How did we fix the NAT Gateway issue in site-to-site VPN between GCP and AWS?

How did we fix the NAT Gateway issue in site-to-site VPN between GCP and AWS?

At Deriv, we have decided to become cloud-agnostic by moving a few of our services from AWS to GCP. The majority of our services and databases still run on the AWS infrastructure.

One of our main security concern was not to expose our services to the public network. Hence, we decided to handle the traffic via a private network by creating a VPN tunnel between GCP and AWS using the IPSec protocol to secure the communication channel.

Site-to-site VPN Connection:

The key concepts used on AWS to peer with GCP fall into two groups.

First, we have the key concepts for the site-to-site VPN used on AWS:

  • VPN connection: A secure connection between other clouds and the VPCs on AWS
  • VPN tunnel: An encrypted link where data can pass from the other network to or from AWS
  • Customer gateway: An AWS resource which provides information to AWS about your gateway device. In our case, it's a GCP peer VPN gateway. GCP Cloud VPN gateways are associated with this gateway on AWS.
  • Virtual private gateway: A virtual private gateway is the VPN endpoint on the Amazon side of your site-to-site VPN connection that can be attached to a single VPC.

And then, there are the key concepts used on the GCP end to peer with AWS:

  • Cloud Router: Fully distributed and managed Google Cloud service to provide dynamic routing using BGP for your VPC networks.
  • Cloud NAT: It's a Google service that lets certain resources without external IPs create outbound connections to the internet.
  • Cloud VPN gateway: Google-managed VPN gateway running on Google Cloud. Each Cloud VPN gateway is a regional resource that has one or two interfaces. We used two interfaces and each with its own external IP addresses: interface 0 and 1. Each Cloud VPN gateway is connected to a peer VPN gateway. AWS Tunnels public IPs are associated with this Gateway.
  • Peer VPN gateway: It’s a gateway connected to Cloud VPN gateway. All the Tunnels are GCP end using this gateway. Each tunnel should have one external IP.
  • Cloud VPN tunnels: A VPN tunnel connects two VPN gateways(AWS and GCP) and serves as virtual tunnels through which encrypted traffic passes.

site-site-vpn

High availability of the tunnels:

High availability (HA) is a challenging and crucial aspect when building any critical infrastructure.

We set up our HA tunnels by using redundant site-to-site VPN connections and customer gateways. Both tunnels are active all the time and connectivity won’t be interrupted if any one tunnel goes down.
To achieve this, we have configured two interfaces for each cloud VPN gateway on our GCP cloud.
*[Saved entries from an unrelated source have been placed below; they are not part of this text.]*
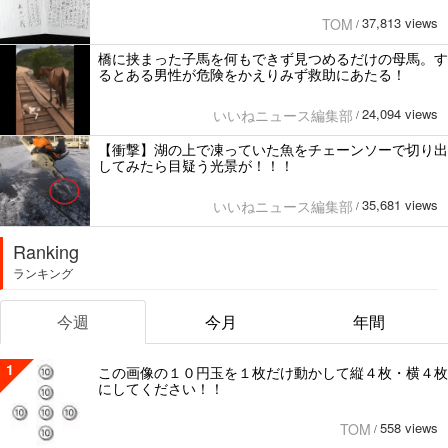
37,813 views
TOM
/
橋に挟まった子馬を何もできず見つめるだけの母馬。す
るとある男性が危険をかえりみず救助にあたる！
24,094 views
いいねニュース編集部
/
【衝撃】湖の上で凍っていた魚をチェーンソーで切り出
してみたら目疑う光景が！！！
35,681 views
いいねニュース編集部
/
Ranking
ランキング
今週
今月
年間
1
この画像の１０円玉を１枚だけ動かして縦４枚・横４枚
にしてください！！
558 views
TOM
/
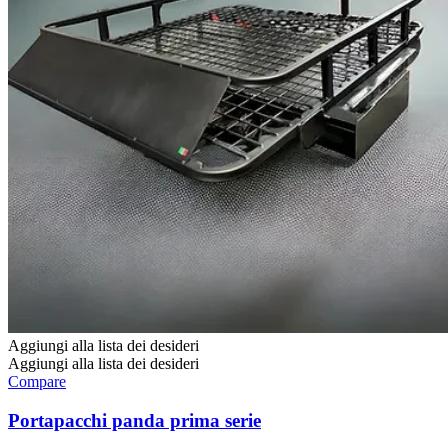
Aggiungi alla lista dei desideri
Aggiungi alla lista dei desideri
Compare
Portapacchi panda prima serie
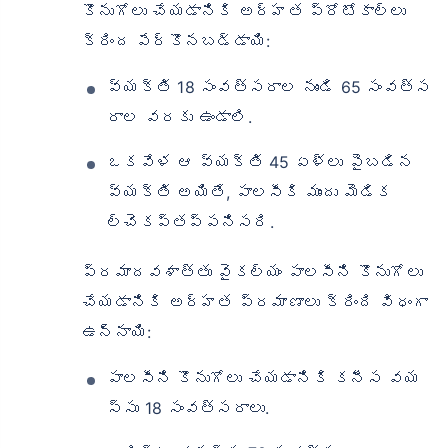
కొనుగోలు చేయడానికి అర్హత ప్రోటోకాల్‌లు
క్రింద పేర్కొనబడ్డాయి:
వ్యక్తి 18 సంవత్సరాల నుండి 65 సంవత్స
రాల వరకు ఉండాలి.
ఒకవేళ ఆ వ్యక్తి 45 ఏళ్లు పైబడిన
వ్యక్తి అయితే, పాలసీకి ముందు మెడిక
ల్చెకప్తప్పనిసరి.
ప్రమాదవశాత్తు వైకల్యం పాలసీని కొనుగోలు
చేయడానికి అర్హత ప్రమాణాలు క్రింది విధంగా
ఉన్నాయి:
పాలసీని కొనుగోలు చేయడానికి కనీస వయ
స్సు 18 సంవత్సరాలు.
So these two interfaces can be paired with two different customer gateways at AWS end. These two customer gateways are associated with the site-to-site VPN tunnels.

Challenges faced during the project live:

Our applications usually make 100+ API calls/sec and a lot of concurrent connections from GCP to the servers/services/databases hosted on AWS. We didn’t realise this would be a bottleneck.
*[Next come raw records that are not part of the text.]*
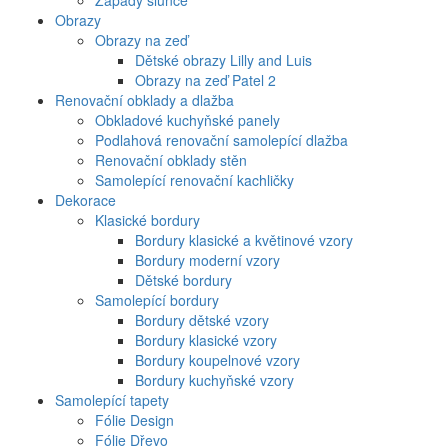
Západy slunce
Obrazy
Obrazy na zeď
Dětské obrazy Lilly and Luis
Obrazy na zeď Patel 2
Renovační obklady a dlažba
Obkladové kuchyňské panely
Podlahová renovační samolepící dlažba
Renovační obklady stěn
Samolepící renovační kachličky
Dekorace
Klasické bordury
Bordury klasické a květinové vzory
Bordury moderní vzory
Dětské bordury
Samolepící bordury
Bordury dětské vzory
Bordury klasické vzory
Bordury koupelnové vzory
Bordury kuchyňské vzory
Samolepící tapety
Fólie Design
Fólie Dřevo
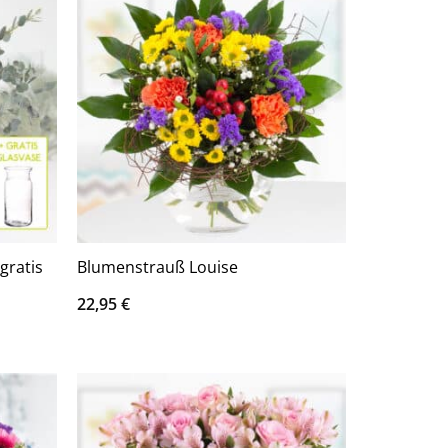
gratis
Blumenstrauß Louise
22,95
€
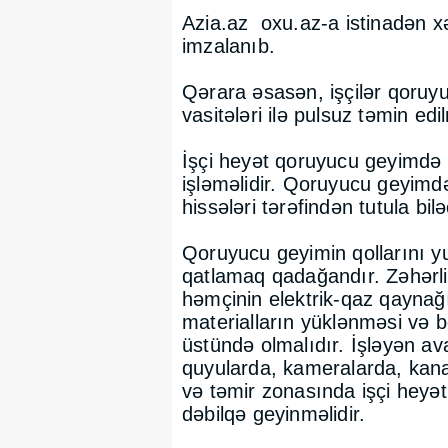
Azia.az
oxu.az-a istinadən x
imzalanıb.
Qərara əsasən, işçilər qoruy
vasitələri ilə pulsuz təmin edil
İşçi heyət qoruyucu geyimdə
işləməlidir. Qoruyucu geyimd
hissələri tərəfindən tutula bi
Qoruyucu geyimin qollarını y
qatlamaq qadağandır. Zəhərli
həmçinin elektrik-qaz qaynağı
materialların yüklənməsi və 
üstündə olmalıdır. İşləyən ava
quyularda, kameralarda, kanal
və təmir zonasında işçi heyə
dəbilqə geyinməlidir.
The traffic was redirected to the GCP workloads by simply changing some DNS records on Cloudflare. But applications were working fine for some time, then the API queue would get piled up, and the applications would start slow-responding to the clients.

We have tried to troubleshoot by running a few scripts to check the connectivity, API call timing, etc. And finally, we found something related to some port limitations in the Google Cloud NAT.
We didn’t have enough time to extend our troubleshooting. Hence, we decided to rollback and test it well with the proposed fixes before giving it another try.

Improvements that resolved the bottlenecks:

The root cause of the issue was a default setting of Cloud NAT on GCP. By default, a Minimum ports per VM instance value is 64. This means that it can establish only 64 connections to the same destination IP and port.

See how Cloud NAT gateways use IP addresses and ports in more detail.

Since our GCP servers are establishing 100+ connections to the servers hosted on AWS, connections were getting refused once they reached the default 64.

Finally, we decided to increase the limit of Minimum ports per VM instance to 1,024 which helped resolve the issue.

nat

Now, our services are running on both AWS and GCP.